Does it really matter what the end users device does anyway?
As soon as it connects to a network (any network?) the network server can slup all that up any way?
So why be coy?
Google Drive really is your friend?
Any way it is all sort of turning irrelevant as (haven't you heard?) China has crashed (probably means there is no dosh to bail out Corbyn, Greece, all the rest of defray-payment-policy-strategy-executive shmuchery(?) and besides the UK has always depended upon slaves and/or empire to pay for its costs of livings (plural and plurality seems important no? Alternatively: Get out of that TW?)?
>The data from Win10 should also go to the Russians.
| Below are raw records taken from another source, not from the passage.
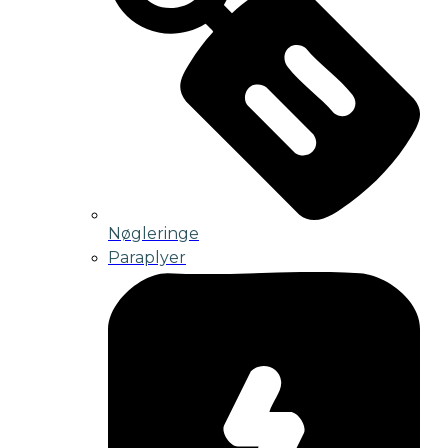
Nøgleringe
Paraplyer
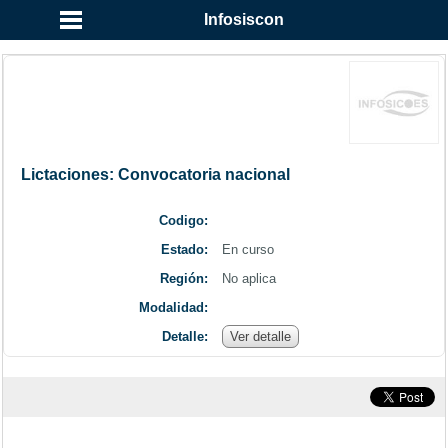
...
Infosiscon
Lictaciones: Convocatoria nacional
Codigo:
Estado:
En curso
Región:
No aplica
Modalidad:
Detalle:
Ver detalle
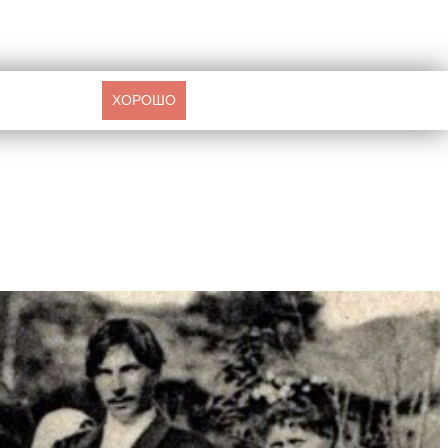
ХОРОШО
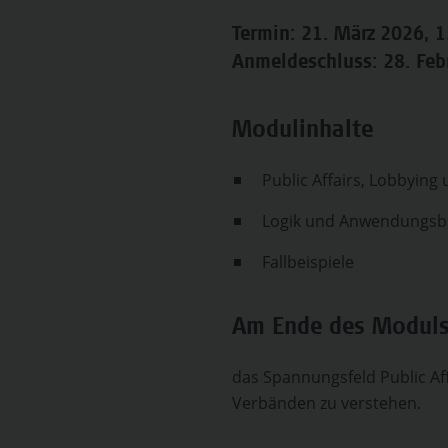
Termin: 21. März 2026, 
Anmeldeschluss: 28. Feb
Modulinhalte
Public Affairs, Lobbyin
Logik und Anwendungsb
Fallbeispiele
Am Ende des Moduls 
das Spannungsfeld Public Af
Verbänden zu verstehen.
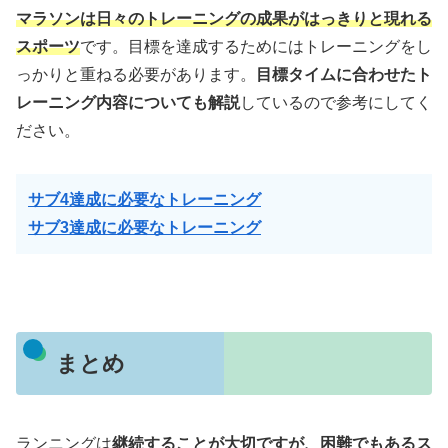
マラソンは日々のトレーニングの成果がはっきりと現れる
スポーツ
です。目標を達成するためにはトレーニングをし
っかりと重ねる必要があります。
目標タイムに合わせたト
レーニング内容についても解説
しているので参考にしてく
ださい。
サブ4達成に必要なトレーニング
サブ3達成に必要なトレーニング
まとめ
ランニングは
継続することが大切ですが、困難でもあるス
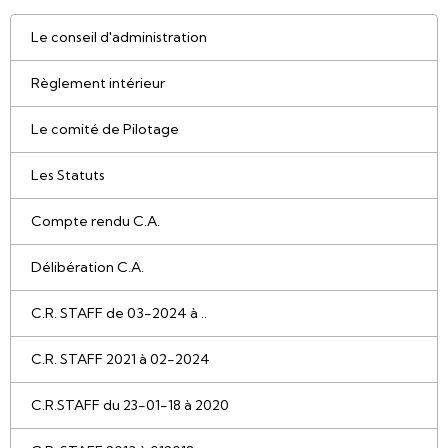
Le conseil d'administration
Règlement intérieur
Le comité de Pilotage
Les Statuts
Compte rendu C.A.
Délibération C.A.
C.R. STAFF de 03-2024 à ..
C.R. STAFF 2021 à 02-2024
C.R.STAFF du 23-01-18 à 2020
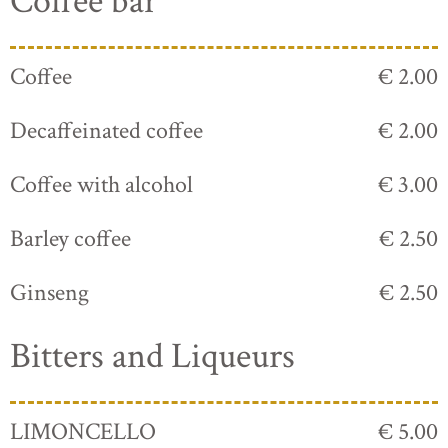
Coffee bar
Coffee
€ 2.00
Decaffeinated coffee
€ 2.00
Coffee with alcohol
€ 3.00
Barley coffee
€ 2.50
Ginseng
€ 2.50
Bitters and Liqueurs
LIMONCELLO
€ 5.00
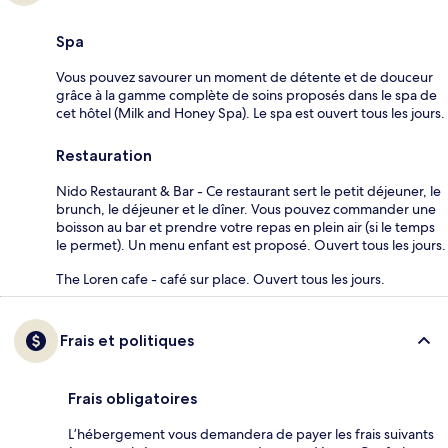
Spa
Vous pouvez savourer un moment de détente et de douceur
grâce à la gamme complète de soins proposés dans le spa de
cet hôtel (Milk and Honey Spa). Le spa est ouvert tous les jours.
Restauration
Nido Restaurant & Bar - Ce restaurant sert le petit déjeuner, le
brunch, le déjeuner et le dîner. Vous pouvez commander une
boisson au bar et prendre votre repas en plein air (si le temps
le permet). Un menu enfant est proposé. Ouvert tous les jours.
The Loren cafe - café sur place. Ouvert tous les jours.
Frais et politiques
Frais obligatoires
L’hébergement vous demandera de payer les frais suivants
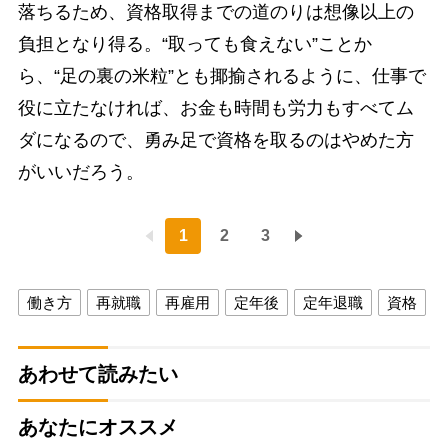
落ちるため、資格取得までの道のりは想像以上の
負担となり得る。“取っても食えない”ことか
ら、“足の裏の米粒”とも揶揄されるように、仕事で
役に立たなければ、お金も時間も労力もすべてム
ダになるので、勇み足で資格を取るのはやめた方
がいいだろう。
1
2
3
働き方
再就職
再雇用
定年後
定年退職
資格
あわせて読みたい
あなたにオススメ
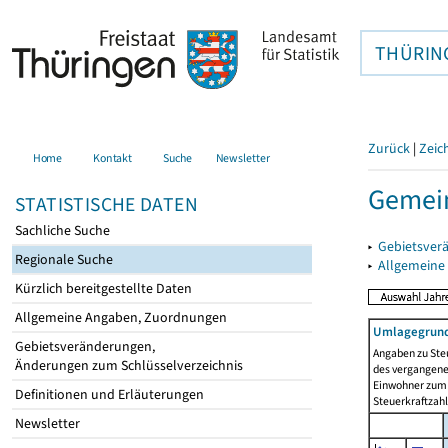
THÜRIN
Zurück
|
Zeic
Home
Kontakt
Suche
Newsletter
Gemei
STATISTISCHE DATEN
Sachliche Suche
▸
Gebietsver
Regionale Suche
▸
Allgemeine
Kürzlich bereitgestellte Daten
Allgemeine Angaben, Zuordnungen
Umlagegrund
Gebietsveränderungen,
Angaben zu Ste
Änderungen zum Schlüsselverzeichnis
des vergangenen
Einwohner zum 
Definitionen und Erläuterungen
Steuerkraftzah
Newsletter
Problem solved.
You're right, I think that problem has been solved.
However, the backlash against W10 is just further proof that this linux thing is a pinko commie conspiracy to hobble our security services and should be banned as aiding and abetting terrorists and dictatorships around the world. We didn't spend all that effort winning WW2, Vietnam, iRaq and Afghanistan to be thwarted by some ungrateful Europeans who want to run their own rubbish email servers and refuse to pay for things that have no business being free. They should be grateful for our shield of protective nukes and corporate hegemony which have kept a few of us richer them them, which is their punishment from God for being foreign.